→ **OBJETIVO 1**: Transcribe el pasaje de la selección que empieza con "El reportaje me" y continúa hasta "agobio in crecendo.".

→ **SELECCIÓN**:

Cuando la semana pasada dije lo del tacatá, no lo decía literalmente, pero, al parecer, alguno de mis jefes debió leer este post y me mandó escribir un artículo sobre el flamenco. Lo único que conocía de este género son los tacones de lunares (me encantan), pero después de estos días creo que me voy a abonar al fandango, las soleares y todos los gritos desgarradores de este Patrimonio Cultural Inmaterial de la Humanidad, (sí, no lo busquéis en google, se llama así).
El reportaje me mantuvo unos días fuera de Madrid. Es lo mejor que me pudo pasar para poner algo de distancia. Entre yo y Arturo y entre yo y Jairo. Con este último fue fácil: su impaciencia se limitaba a un sms cada noche. Pero con Arturo fue imposible. Cada minuto tenía un whatsapp en el móvil, una decena de llamadas perdidas y una sensación de agobio in crecendo.
Y entre medias apareció Joaquín. El hombre del cuerpo perfecto, bailaor (y no era gay) y que te hacía unas bulerías que te dejaban temblando. A pesar de admirar con fervor su cuerpo, (¿Cómo puede alguien tener un cuerpo así y no ser delito?) no conseguía sentir nada por él. En el estaoooo, perdón estado, en el que me encontraba, ay, ay, ay, no podía sentir nada por nadie más que no fuera Arturo o Jairo. Y eso me dejó preocupada, porque era una muestra de que los sentimientos hacia Arturo o Jairo, o hacia los dos, eran tan profundos como el cante jondo.

→ **ENTRADAS PROPORCIONADAS**:
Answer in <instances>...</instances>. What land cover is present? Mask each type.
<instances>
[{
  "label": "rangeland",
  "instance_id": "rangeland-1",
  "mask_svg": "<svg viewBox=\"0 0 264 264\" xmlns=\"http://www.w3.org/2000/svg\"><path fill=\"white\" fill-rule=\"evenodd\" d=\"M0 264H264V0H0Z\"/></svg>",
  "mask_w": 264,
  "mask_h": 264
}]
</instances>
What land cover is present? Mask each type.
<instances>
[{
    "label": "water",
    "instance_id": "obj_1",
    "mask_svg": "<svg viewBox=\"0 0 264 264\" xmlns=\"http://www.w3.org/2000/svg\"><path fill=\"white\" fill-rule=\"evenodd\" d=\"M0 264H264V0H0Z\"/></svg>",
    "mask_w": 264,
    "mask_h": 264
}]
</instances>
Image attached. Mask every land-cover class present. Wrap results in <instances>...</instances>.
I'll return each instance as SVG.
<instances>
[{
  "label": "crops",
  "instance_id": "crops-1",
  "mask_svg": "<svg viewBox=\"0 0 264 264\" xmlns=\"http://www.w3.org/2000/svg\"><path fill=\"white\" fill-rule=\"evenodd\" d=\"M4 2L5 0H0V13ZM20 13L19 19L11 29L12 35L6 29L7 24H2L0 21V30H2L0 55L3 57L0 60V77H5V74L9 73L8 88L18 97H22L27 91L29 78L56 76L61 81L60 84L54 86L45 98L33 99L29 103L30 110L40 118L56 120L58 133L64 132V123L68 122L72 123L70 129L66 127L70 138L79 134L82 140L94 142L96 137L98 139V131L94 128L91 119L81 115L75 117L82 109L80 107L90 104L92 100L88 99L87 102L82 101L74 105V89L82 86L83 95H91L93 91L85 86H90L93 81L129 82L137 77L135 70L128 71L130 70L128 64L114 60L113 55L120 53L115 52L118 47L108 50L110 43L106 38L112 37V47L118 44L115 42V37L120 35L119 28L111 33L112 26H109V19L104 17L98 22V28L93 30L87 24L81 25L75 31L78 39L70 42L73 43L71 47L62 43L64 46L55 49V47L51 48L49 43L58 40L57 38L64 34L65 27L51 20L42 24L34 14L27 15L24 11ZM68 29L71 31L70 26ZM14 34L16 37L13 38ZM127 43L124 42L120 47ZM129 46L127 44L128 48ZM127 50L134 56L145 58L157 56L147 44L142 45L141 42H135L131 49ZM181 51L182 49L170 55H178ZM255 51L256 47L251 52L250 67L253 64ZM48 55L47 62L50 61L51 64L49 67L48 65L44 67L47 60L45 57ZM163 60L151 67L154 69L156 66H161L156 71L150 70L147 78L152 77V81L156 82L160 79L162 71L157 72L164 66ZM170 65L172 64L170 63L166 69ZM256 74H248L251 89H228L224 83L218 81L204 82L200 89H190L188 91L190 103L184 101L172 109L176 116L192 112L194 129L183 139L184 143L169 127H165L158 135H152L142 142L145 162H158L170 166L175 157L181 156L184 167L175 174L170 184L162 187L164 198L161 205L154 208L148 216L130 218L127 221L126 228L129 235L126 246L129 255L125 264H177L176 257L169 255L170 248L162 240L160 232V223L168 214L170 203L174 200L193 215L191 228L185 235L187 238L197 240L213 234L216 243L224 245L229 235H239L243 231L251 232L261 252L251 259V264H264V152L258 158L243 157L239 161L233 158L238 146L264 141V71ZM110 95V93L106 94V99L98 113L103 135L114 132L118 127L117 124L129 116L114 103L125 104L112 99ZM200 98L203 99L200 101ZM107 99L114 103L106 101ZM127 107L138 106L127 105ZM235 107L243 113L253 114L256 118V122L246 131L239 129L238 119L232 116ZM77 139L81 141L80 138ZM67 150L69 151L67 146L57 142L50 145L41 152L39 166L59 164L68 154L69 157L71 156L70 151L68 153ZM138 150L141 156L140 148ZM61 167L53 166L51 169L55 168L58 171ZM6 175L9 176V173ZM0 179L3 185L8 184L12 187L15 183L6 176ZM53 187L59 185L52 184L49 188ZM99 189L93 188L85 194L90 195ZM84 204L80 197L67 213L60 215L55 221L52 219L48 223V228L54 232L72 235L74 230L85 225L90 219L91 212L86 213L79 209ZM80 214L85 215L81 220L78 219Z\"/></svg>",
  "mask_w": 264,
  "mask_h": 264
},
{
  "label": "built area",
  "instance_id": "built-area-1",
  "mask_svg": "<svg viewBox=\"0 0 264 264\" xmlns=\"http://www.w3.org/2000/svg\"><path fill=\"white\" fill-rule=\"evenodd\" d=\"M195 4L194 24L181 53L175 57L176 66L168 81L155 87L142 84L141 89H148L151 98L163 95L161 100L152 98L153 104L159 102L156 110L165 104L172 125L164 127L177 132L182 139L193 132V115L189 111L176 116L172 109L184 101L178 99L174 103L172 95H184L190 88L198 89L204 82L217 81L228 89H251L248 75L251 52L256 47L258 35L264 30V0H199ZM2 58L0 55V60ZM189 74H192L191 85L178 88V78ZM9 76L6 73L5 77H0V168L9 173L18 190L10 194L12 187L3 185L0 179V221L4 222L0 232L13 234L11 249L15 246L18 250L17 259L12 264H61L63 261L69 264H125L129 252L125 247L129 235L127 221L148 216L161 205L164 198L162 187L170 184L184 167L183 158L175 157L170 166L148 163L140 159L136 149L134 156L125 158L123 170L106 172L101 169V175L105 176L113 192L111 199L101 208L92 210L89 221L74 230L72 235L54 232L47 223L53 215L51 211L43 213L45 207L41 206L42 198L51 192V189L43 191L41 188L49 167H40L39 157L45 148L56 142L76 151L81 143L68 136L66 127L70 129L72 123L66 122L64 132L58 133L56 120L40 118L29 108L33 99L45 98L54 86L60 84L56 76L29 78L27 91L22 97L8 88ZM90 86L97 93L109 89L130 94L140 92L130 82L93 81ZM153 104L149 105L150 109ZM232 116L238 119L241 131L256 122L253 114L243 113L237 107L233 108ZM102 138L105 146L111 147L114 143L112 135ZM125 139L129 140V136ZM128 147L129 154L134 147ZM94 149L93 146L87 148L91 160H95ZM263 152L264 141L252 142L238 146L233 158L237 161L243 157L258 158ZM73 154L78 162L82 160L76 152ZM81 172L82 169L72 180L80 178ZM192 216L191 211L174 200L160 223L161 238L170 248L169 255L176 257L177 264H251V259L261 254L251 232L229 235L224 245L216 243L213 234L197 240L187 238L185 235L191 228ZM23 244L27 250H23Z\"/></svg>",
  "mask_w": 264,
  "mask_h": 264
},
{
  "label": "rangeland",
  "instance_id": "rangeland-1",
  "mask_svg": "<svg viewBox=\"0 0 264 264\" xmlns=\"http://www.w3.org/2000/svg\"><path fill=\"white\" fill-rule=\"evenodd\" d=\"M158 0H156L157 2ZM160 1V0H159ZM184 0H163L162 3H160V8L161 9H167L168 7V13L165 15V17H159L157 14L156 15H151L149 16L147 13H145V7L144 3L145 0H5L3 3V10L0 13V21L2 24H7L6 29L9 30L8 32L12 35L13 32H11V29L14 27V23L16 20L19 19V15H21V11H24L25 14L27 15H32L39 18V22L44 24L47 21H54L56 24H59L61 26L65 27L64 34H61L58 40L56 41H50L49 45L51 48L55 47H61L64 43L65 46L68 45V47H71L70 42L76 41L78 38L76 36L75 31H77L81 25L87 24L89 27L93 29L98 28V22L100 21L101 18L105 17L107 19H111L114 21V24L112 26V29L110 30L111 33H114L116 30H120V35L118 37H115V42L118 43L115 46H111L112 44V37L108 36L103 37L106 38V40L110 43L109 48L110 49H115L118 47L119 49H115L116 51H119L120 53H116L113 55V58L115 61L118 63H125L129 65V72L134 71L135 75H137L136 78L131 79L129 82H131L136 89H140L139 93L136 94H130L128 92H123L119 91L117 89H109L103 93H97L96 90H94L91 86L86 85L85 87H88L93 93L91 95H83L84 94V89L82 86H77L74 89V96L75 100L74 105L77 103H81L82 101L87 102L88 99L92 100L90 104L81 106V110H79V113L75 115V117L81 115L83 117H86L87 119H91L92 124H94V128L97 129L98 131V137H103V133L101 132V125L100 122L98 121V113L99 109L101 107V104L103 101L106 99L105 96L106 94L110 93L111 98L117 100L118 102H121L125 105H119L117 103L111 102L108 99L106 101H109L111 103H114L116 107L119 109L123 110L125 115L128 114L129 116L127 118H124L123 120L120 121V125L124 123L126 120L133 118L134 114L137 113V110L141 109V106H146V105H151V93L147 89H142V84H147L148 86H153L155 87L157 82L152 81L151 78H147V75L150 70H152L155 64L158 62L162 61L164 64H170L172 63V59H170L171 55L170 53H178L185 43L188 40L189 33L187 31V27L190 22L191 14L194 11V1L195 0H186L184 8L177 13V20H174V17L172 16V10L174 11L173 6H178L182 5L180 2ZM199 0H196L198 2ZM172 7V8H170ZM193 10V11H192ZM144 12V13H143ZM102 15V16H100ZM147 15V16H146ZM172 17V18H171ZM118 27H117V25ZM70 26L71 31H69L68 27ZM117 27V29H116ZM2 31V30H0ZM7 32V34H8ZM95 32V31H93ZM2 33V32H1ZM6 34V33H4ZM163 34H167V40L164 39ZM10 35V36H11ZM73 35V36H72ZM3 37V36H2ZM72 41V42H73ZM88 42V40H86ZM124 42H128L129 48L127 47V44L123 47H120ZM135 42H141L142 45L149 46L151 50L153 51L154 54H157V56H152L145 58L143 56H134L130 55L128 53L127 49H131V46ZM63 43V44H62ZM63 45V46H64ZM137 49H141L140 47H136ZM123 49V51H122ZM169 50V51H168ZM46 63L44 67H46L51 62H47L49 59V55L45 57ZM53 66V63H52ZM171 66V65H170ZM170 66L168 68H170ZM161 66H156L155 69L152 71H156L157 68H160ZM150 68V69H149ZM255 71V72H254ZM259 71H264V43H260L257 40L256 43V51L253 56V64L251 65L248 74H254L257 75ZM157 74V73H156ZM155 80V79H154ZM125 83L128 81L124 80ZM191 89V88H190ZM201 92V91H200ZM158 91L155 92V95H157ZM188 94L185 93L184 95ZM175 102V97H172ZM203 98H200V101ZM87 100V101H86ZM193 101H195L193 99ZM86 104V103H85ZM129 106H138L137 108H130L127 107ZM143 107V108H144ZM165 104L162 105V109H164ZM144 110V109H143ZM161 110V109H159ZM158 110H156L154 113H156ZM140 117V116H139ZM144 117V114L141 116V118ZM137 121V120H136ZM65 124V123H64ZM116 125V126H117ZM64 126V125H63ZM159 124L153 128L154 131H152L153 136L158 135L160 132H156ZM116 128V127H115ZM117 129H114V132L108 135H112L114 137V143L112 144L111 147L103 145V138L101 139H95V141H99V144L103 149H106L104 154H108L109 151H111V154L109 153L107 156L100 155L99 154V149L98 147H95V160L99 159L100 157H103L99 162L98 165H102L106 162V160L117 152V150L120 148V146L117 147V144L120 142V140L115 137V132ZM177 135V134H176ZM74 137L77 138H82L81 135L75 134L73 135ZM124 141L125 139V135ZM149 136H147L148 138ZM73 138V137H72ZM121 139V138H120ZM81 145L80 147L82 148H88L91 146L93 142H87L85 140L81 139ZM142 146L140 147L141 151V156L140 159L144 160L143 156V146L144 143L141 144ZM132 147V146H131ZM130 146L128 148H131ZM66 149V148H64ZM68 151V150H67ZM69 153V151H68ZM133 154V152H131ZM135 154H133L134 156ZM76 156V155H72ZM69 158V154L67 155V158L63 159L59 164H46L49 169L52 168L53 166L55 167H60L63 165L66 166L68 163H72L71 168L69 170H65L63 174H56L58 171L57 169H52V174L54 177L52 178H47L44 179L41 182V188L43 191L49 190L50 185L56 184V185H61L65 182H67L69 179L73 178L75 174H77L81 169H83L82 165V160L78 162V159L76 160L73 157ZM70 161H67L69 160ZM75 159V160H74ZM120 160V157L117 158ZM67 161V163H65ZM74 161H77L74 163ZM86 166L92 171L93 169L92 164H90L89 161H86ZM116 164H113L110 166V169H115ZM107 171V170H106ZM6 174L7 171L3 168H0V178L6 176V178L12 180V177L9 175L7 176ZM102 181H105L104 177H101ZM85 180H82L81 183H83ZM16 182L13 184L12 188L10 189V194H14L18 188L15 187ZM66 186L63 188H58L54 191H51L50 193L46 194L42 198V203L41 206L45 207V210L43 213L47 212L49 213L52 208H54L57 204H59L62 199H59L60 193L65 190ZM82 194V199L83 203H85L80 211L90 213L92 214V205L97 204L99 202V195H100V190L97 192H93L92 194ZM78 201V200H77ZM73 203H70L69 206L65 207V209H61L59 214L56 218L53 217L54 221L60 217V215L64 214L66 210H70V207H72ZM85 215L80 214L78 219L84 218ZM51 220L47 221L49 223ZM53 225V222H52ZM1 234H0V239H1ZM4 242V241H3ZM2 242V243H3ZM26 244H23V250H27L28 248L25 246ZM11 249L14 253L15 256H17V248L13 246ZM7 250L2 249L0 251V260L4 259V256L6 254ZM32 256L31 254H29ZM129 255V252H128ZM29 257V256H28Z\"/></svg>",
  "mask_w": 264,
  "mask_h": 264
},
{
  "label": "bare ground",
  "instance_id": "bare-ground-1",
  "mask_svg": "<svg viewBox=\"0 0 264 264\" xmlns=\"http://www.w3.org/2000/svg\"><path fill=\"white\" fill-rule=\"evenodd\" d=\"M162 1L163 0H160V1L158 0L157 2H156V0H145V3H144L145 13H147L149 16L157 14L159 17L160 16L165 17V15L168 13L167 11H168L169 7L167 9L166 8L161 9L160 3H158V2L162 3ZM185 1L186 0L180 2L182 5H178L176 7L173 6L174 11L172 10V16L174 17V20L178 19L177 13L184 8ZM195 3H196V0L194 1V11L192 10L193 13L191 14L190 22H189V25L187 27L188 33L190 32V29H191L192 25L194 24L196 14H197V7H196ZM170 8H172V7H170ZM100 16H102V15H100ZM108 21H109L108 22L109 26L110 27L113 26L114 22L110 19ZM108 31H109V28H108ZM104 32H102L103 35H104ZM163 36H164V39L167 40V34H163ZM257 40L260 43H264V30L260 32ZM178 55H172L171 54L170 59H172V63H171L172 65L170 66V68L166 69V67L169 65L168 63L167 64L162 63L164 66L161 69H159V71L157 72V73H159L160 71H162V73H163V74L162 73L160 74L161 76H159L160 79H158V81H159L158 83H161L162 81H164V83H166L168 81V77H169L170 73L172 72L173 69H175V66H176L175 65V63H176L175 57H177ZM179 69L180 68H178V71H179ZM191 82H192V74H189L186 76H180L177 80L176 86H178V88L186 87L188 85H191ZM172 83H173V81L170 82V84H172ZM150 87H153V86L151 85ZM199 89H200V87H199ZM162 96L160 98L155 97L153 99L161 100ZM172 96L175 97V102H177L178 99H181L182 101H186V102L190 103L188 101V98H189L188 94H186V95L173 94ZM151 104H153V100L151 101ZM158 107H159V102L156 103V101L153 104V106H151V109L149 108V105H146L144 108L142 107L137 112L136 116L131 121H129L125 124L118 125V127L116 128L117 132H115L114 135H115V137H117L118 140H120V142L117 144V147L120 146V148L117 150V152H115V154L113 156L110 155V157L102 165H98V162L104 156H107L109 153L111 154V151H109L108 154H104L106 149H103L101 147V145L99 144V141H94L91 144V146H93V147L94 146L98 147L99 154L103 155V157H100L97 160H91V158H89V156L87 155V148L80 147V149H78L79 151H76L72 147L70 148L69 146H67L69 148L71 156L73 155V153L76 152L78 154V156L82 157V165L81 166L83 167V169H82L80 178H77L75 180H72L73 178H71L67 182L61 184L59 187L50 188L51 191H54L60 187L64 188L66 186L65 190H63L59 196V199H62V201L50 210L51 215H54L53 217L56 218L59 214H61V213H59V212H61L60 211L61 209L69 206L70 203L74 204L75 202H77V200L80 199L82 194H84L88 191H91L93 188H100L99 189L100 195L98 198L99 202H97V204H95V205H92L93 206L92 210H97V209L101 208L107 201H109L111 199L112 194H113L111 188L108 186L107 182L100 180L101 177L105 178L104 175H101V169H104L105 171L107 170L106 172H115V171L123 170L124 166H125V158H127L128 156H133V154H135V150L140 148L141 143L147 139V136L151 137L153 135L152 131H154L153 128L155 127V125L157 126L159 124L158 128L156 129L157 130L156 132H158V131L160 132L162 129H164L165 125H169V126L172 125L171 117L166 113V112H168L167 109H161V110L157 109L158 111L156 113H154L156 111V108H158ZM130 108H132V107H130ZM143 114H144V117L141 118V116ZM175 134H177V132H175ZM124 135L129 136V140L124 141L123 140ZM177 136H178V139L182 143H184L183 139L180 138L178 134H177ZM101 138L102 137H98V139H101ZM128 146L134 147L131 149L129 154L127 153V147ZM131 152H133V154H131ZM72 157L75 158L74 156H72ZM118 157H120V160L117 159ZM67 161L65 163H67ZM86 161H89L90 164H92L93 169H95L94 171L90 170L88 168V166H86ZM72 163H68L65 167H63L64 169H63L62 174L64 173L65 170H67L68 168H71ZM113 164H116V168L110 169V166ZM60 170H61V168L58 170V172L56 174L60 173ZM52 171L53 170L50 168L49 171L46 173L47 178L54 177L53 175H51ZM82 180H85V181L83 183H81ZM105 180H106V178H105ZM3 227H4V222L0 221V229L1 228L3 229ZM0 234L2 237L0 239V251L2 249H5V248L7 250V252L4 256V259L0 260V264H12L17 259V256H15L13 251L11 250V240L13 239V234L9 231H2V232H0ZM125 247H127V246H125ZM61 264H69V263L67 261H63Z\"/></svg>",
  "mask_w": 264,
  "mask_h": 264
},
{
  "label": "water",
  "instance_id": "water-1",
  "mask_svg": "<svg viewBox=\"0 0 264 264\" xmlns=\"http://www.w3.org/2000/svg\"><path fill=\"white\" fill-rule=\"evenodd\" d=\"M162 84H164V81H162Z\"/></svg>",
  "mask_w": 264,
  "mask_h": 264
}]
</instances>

→ **OBJETIVO 2**: Localiza en las entradas cada línea que contenga la palabra "each" y cópiala.

→ **RESPUESTA 1**:
El reportaje me mantuvo unos días fuera de Madrid. Es lo mejor que me pudo pasar para poner algo de distancia. Entre yo y Arturo y entre yo y Jairo. Con este último fue fácil: su impaciencia se limitaba a un sms cada noche. Pero con Arturo fue imposible. Cada minuto tenía un whatsapp en el móvil, una decena de llamadas perdidas y una sensación de agobio in crecendo.

→ **RESPUESTA 2**:
Answer in <instances>...</instances>. What land cover is present? Mask each type.
What land cover is present? Mask each type.
I'll return each instance as SVG.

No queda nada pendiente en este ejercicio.